Why This Has Not Been Built Yet

Part of the answer is pure speed. The race to deploy AI has wildly outpaced the infrastructure needed to direct it. Companies are buying tools faster than they are building the organizational systems that make those tools useful.

But the deeper reason is that nobody’s job description says “translate organizational intent into machine-readable agent parameters.” The closest roles — chief AI officer, head of strategy, VP of operations — are consumed by the deployment race itself. The genuinely new discipline of formalizing organizational purpose into structured, queryable, agent-actionable formats does not yet have a home in the corporate org chart.

Google’s Agent Development Kit is one of the earliest technical attempts to formalize pieces of this, separating agent context into working context, session memory, long-term memory, and artifacts, each with specific governance. Academic research from Google DeepMind has proposed five levels of AI agent autonomy — operator, collaborator, consultant, approver, and observer — each implying different governance requirements.

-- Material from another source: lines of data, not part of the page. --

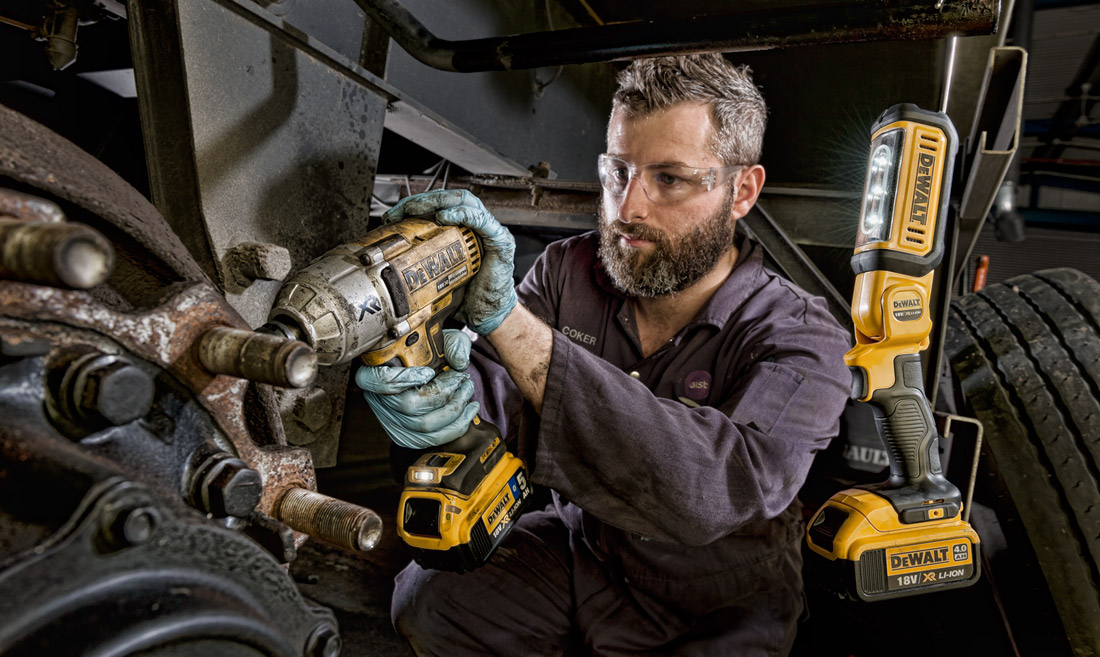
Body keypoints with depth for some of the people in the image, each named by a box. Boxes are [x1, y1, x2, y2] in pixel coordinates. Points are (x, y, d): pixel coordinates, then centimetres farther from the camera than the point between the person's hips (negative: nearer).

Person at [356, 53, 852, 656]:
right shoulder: (568, 270, -11)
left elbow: (713, 489, -41)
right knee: (423, 600, -4)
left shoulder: (800, 341, -24)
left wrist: (504, 316, -46)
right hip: (579, 546, 4)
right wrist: (450, 403, -43)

But these are technical scaffolding. The organizational practice of intent engineering — the hard work of making institutional values, priorities, and trade-off hierarchies machine-readable — remains largely unbuilt.

The Intent Race

The race in enterprise AI is no longer about model capability. Models are converging. They are all competent. What differs dramatically is whether organizations have the infrastructure to direct those capabilities toward what actually matters.

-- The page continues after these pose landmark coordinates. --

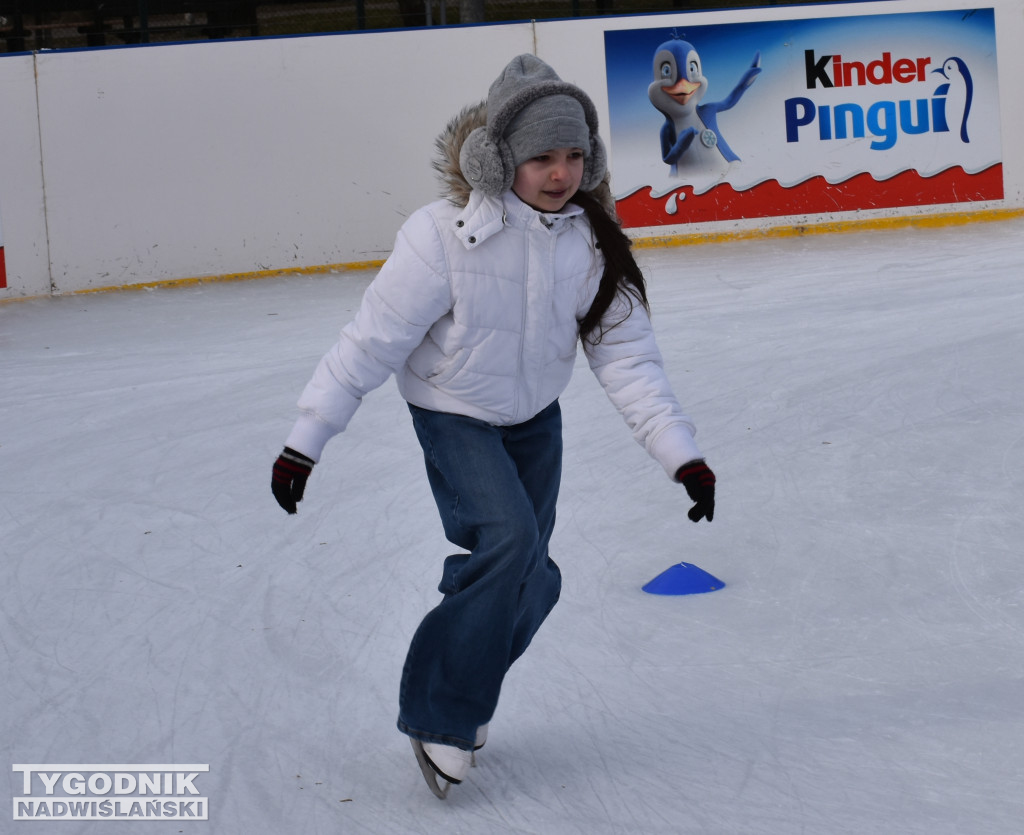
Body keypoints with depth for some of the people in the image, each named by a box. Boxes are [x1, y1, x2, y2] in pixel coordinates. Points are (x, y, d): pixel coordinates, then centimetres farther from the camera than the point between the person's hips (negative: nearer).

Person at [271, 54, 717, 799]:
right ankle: (440, 716, -8)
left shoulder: (594, 241, -14)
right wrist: (306, 442, -20)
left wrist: (681, 454, -16)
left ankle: (462, 692, 34)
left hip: (534, 416, 5)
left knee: (530, 580, 8)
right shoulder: (446, 237, -28)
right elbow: (372, 342, -22)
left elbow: (627, 356, -9)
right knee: (511, 542, -24)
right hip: (453, 415, -5)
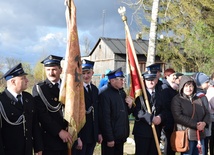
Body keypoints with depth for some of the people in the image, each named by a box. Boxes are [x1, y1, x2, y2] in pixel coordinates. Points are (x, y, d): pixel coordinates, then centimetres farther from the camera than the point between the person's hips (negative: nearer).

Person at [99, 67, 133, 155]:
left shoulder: (122, 93, 9)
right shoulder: (105, 95, -16)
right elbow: (105, 118, -19)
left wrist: (129, 105, -4)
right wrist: (109, 138, -19)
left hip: (121, 136, 8)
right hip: (111, 137, -8)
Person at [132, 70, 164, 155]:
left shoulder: (160, 93, 11)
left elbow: (164, 109, 8)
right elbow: (136, 111, -14)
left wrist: (160, 117, -13)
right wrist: (151, 118, -23)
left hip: (156, 131, 5)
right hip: (142, 131, -5)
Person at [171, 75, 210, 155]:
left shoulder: (198, 99, 14)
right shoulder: (177, 99, -4)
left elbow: (207, 113, 16)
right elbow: (178, 116, -16)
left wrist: (204, 123, -8)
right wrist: (195, 125, -18)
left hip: (200, 135, 6)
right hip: (186, 136, -6)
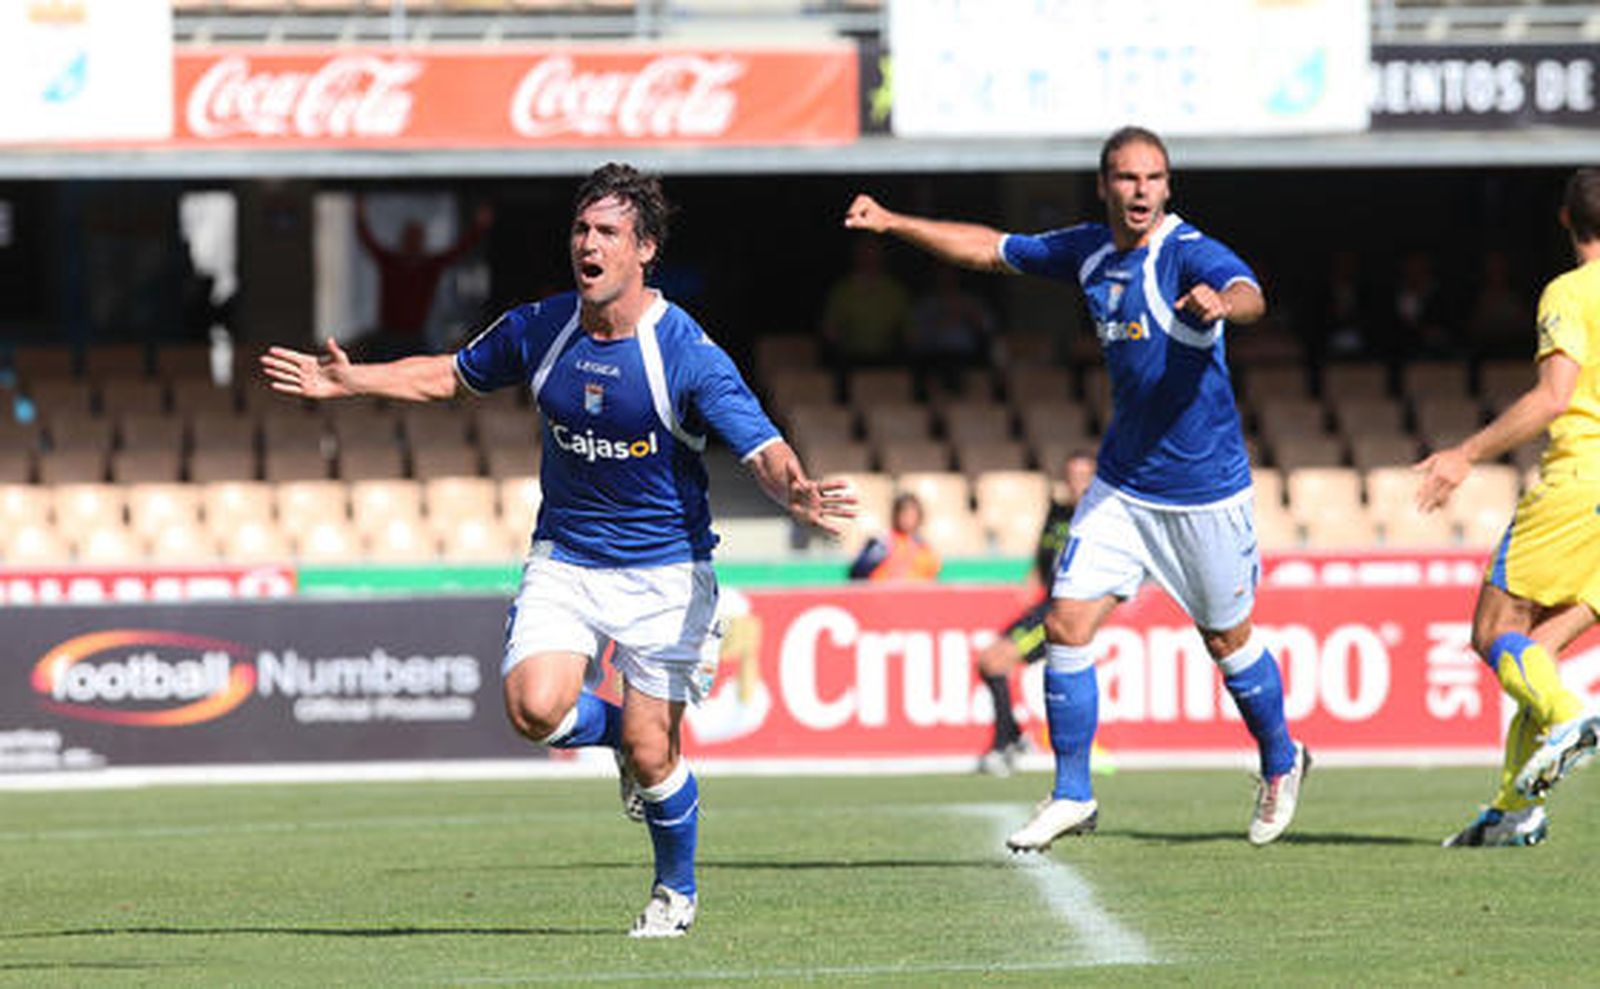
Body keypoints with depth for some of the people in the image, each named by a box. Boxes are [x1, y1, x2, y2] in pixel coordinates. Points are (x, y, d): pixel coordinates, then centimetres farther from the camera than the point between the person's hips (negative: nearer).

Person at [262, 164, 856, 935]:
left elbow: (763, 452, -22)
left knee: (650, 753, -4)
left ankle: (676, 892, 24)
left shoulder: (687, 354, -16)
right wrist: (349, 381, 8)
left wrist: (794, 493, -45)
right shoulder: (539, 330, -3)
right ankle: (619, 729, 16)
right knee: (535, 707, -20)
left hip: (663, 570, -3)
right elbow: (450, 375, 16)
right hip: (564, 560, 3)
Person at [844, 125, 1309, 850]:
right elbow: (991, 249, 16)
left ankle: (1281, 764, 36)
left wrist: (1222, 303, -62)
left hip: (1204, 491, -5)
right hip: (1122, 484, 5)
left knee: (1228, 639, 9)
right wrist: (893, 223, 11)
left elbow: (1249, 294, -39)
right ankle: (1072, 795, 7)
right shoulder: (1091, 252, 2)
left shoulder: (1189, 253, -18)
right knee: (1067, 625, -5)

Klarna had access to world-class AI. The AI worked. It was not aligned with what the company actually needed because the company had never formalized what it actually needed in a way an AI system could use. That is not a technology problem. It is an organizational infrastructure problem.

The next wave of enterprise AI value will not come from better models or another Copilot license. It will come from organizational intent architecture: making your company’s goals, values, decision frameworks, and trade-off hierarchies discoverable, structured, and agent-actionable. It will come from building the alignment infrastructure that lets agents make decisions that are not just technically correct, but strategically coherent.

The companies that solve this first will have a genuine and durable competitive advantage. Their agents will work in the way the organization actually needs. Their competitors will still be debugging expensive chatbots.

🧭 Decision Radar

Dimension	Assessment
Relevance for Algeria	High — Algerian enterprises deploying AI customer service and automation face the same intent gap
Infrastructure Ready?	Partial — AI tools available but organizational intent infrastructure largely absent
Skills Available?	No — intent engineering as a discipline doesn’t exist in Algerian enterprises yet
Action Timeline	6-12 months
Key Stakeholders	CTOs, COOs, AI project leads, digital transformation teams
Decision Type	Strategic

Quick Take: Before rushing to deploy AI agents, Algerian enterprises must first formalize what they actually want those agents to optimize for — not just the easy-to-measure metrics but the organizational values that drive long-term success.